Yeah I'm the same way Willie. If the angle finders had a degree settings for 1/4,1/2 and 3/4" it would be a little easier to get the cut closer. The problem is the saws aren't set up that way so there is still trial and error involved. One of the main reasons was as I get older I cant really read the smaller settings anyway......Its the nature of the beast as we age. Secondly the dial size could get smaller if need be and the in-between degree settings would be that much harder to read if they were on the tool.


I've used the digital angle finders over the yrs. They were a pain in the butt at times if the battery's went dead,and I didn't have a spare battery. Yeah I know its my fault. If you dropped it the calibration got off so it has to be sent to the factory to re-calibrate.

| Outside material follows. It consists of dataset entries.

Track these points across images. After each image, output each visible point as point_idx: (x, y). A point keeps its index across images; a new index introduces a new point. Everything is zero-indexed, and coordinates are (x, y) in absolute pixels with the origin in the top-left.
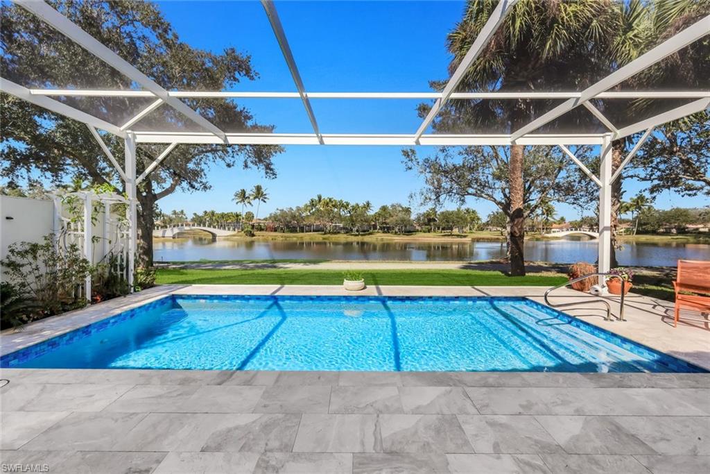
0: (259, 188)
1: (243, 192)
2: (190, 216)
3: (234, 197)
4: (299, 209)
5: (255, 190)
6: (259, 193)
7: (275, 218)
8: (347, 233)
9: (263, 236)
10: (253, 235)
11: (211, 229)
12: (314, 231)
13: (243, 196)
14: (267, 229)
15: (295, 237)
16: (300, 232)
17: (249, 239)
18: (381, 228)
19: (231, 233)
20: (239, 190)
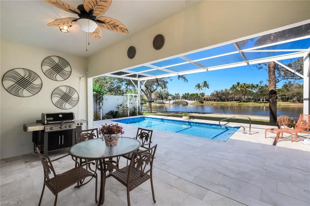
0: (205, 82)
1: (199, 85)
2: (181, 95)
3: (195, 87)
4: (226, 90)
5: (203, 83)
6: (206, 84)
7: (213, 95)
8: (255, 101)
9: (207, 103)
10: (203, 103)
11: (186, 101)
12: (235, 101)
13: (199, 86)
14: (211, 100)
15: (223, 104)
16: (227, 101)
17: (201, 104)
18: (281, 99)
19: (194, 102)
20: (197, 84)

That's when I decided to see if I could design a multifunction tool for many task.....................


----------



## Willie T (Jan 29, 2009)

I use a *Mark Ruler*. Polycarbonite, so it's tough. But also cheap so when it DOES eventually break, it's no big loss.
It has a small magnifying bubble where you read the scale.

I know what you mean about the 'shattering'. I bought a compound miter gauge crown holder from Rockler. Some kind of transparent orange plastic.

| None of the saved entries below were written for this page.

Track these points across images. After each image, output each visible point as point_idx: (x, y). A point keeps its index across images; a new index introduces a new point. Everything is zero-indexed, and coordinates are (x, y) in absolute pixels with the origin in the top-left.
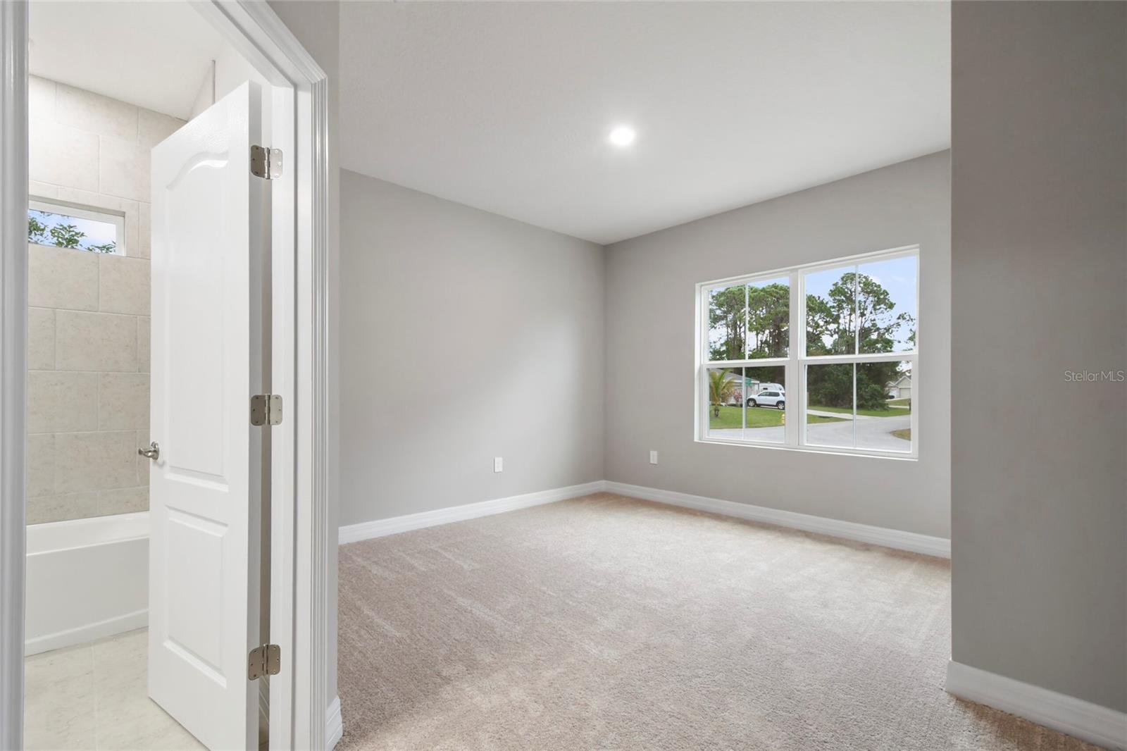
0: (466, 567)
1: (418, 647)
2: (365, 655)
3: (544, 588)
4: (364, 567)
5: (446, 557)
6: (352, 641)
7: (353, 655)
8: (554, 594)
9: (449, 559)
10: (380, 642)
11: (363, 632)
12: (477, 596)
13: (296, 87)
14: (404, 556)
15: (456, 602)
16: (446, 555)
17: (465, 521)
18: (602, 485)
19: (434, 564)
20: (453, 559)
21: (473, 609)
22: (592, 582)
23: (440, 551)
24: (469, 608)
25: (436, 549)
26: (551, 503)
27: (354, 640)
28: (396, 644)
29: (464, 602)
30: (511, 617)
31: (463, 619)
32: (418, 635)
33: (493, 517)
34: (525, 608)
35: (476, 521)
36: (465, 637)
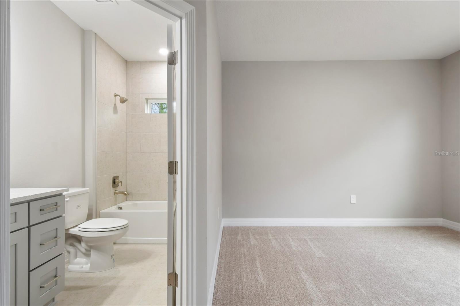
0: (317, 254)
1: (267, 294)
2: (243, 287)
3: (359, 286)
4: (270, 240)
5: (309, 246)
6: (243, 277)
7: (238, 284)
8: (365, 293)
9: (311, 247)
10: (253, 283)
11: (250, 274)
12: (313, 275)
13: (181, 18)
14: (290, 239)
15: (300, 274)
16: (310, 244)
17: (331, 227)
18: (440, 222)
19: (301, 248)
20: (313, 247)
21: (307, 283)
22: (401, 294)
23: (309, 241)
24: (305, 281)
25: (307, 239)
26: (393, 227)
27: (244, 277)
28: (259, 287)
29: (304, 275)
30: (326, 298)
31: (298, 286)
32: (271, 287)
33: (348, 228)
34: (339, 295)
35: (337, 228)
36: (293, 299)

I dropped it twice, and both times parts of it shattered. The second time, it broke right at the fence-to-bed 90 degree angle.

Rockler was good for it, and replaced it for nothing, (they're a great company), but it was a pain.


----------



## Gary in WA (Mar 11, 2009)

Participants may not publish or discuss any information regarding their product or services

Members and/or users may only discuss details about their company and/or product offerings when the thread starter or poster has made direct reference to their company and stated something untrue or misleading, or something which clearly needs clarifying. The response must be in direct reference to the point discussed only and contain no added promotional information and/or fluff.* It is advisable when in the above scenario to contact us first.*



Users may link to commercial or informational sites as long as you have no vested interest in doing so. Example, someone posts a link to a new tool that they are using or to a leads service they have had success with. We are just trying to stop SELF PROMOTION and not valid discussions. We reserve the right to delete any message that we are unsure of its intentions.
Thank you for reviewing some of the advertising rules.

Gary


----------